Keynote: Underapproximate Reasoning at Scale
Abstract
I recount lessons learned from a decade of experience in industry on logical methods for reasoning about programs at scale. It started with the shock of bumping program reasoning, usually a “move slow and break nothing” approach, up against fast-paced industrial software development practices. Gradually, I came to appreciate the importance of proving the presence of bugs as well as the much rarer case of proving their absence, and together with many colleagues I sought foundations for and applications of under-approximate reasoning at scale. New tools and theories and tools were developed including RacerD, an under-approximate data race detector, Pulse, a new compositional engine for the Infer tool, and Incorrectness Logic.
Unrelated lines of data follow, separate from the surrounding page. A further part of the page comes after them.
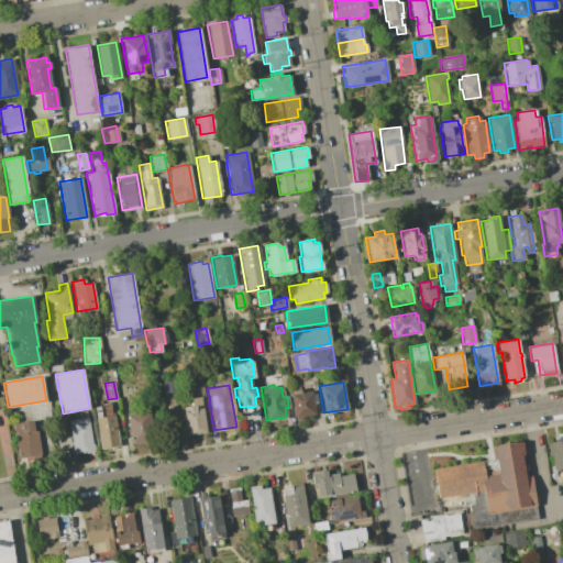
[(294,394),(293,390),(301,389),(301,393),(310,390),(315,414),(295,418),(290,395),(294,394)]
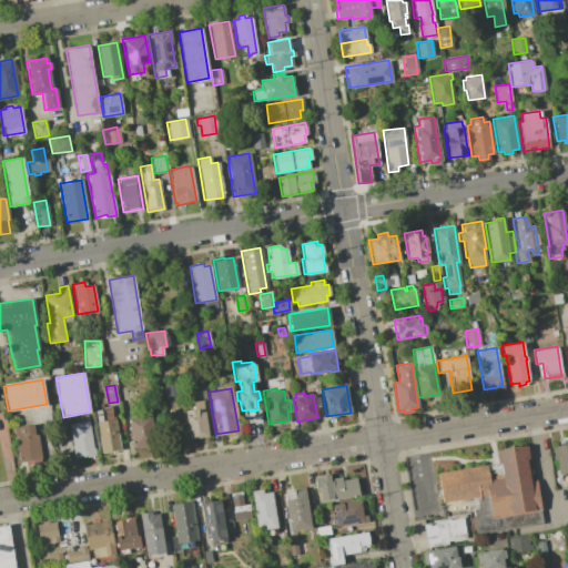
[(194,408),(193,402),(202,401),(208,435),(188,437),(183,411),(194,408)]
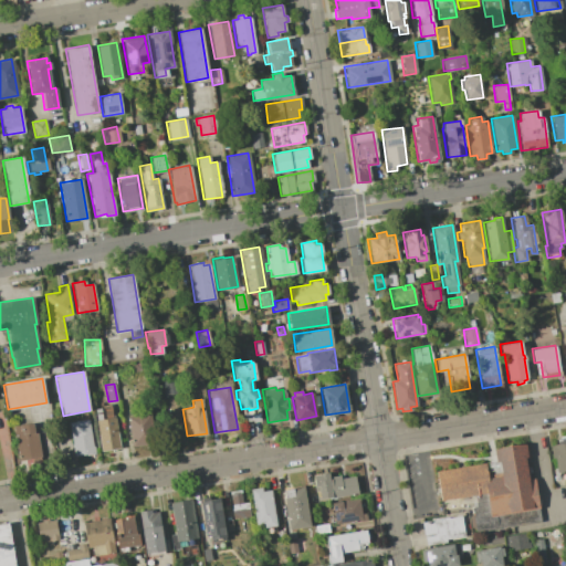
[(94,409),(109,406),(112,418),(114,417),(119,448),(101,451),(94,409)]
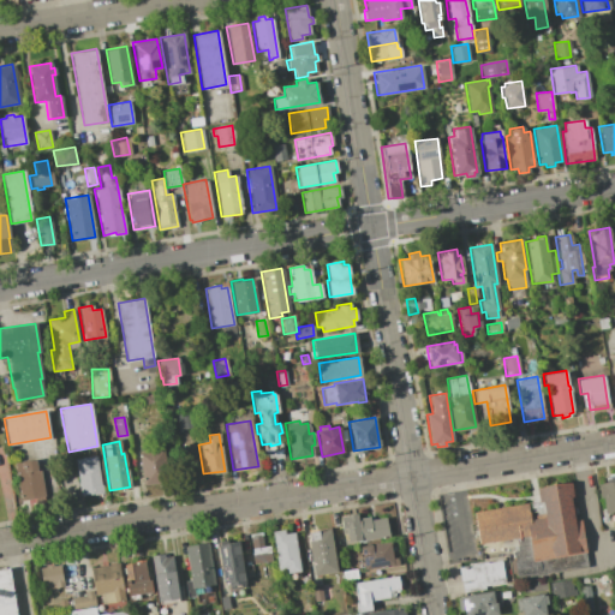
[(162,448),(168,481),(143,485),(137,453),(162,448)]
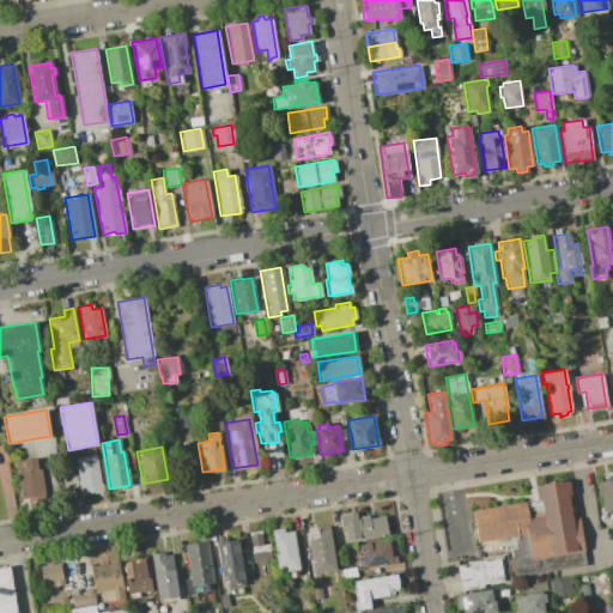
[(95,454),(101,491),(82,495),(74,457),(95,454)]
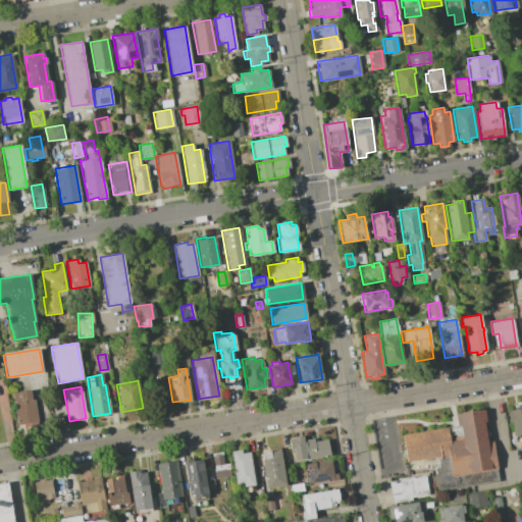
[(31,389),(37,421),(17,424),(11,393),(31,389)]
As well as describing some of the above I hope to convey both technical opportunities and scientific challenges in underapproximate reasoning at scale.
Presenter Bio
Peter O'Hearn is an Engineer at Lacework and a Professor at University College London. Peter has done research in the broad areas of programming languages and logic, and held academic positions at Syracuse University, Queen Mary University of London, and University College London, and he worked at Facebook from 2013-2021; he joined FB with the acquisition of the verification startup Monoidics. With John Reynolds Peter devised Separation Logic, a theory which opened up new practical possibilities for program proof, including the technology which led to the Infer program analyzer developed by Peter's team at Facebook. Infer runs internally on Facebook's code bases, and has detected hundreds of thousands of bugs which have been fixed by Facebook's developers before reaching products. Infer is also used in production at number of other companies, including Amazon, Microsoft and Mozilla, and is deployed to many other organizations through the Sonatype Lift analysis platform. Most recently Peter developed Incorrectness Logic, a theory aimed at providing a foundation for bug catching tools based on proofs of the presence of bugs. Peter is a Fellow of the Royal Society (elected 2018), a Fellow of the Royal Academy of Engineering (2016), he has received a number of awards for his work including the the 2016 G\"odel Prize, the 2016 CAV Award, the 2021 IEEE Cybersecurity Award for Practice, and he received an honorary doctorate from Dalhousie University in 2018.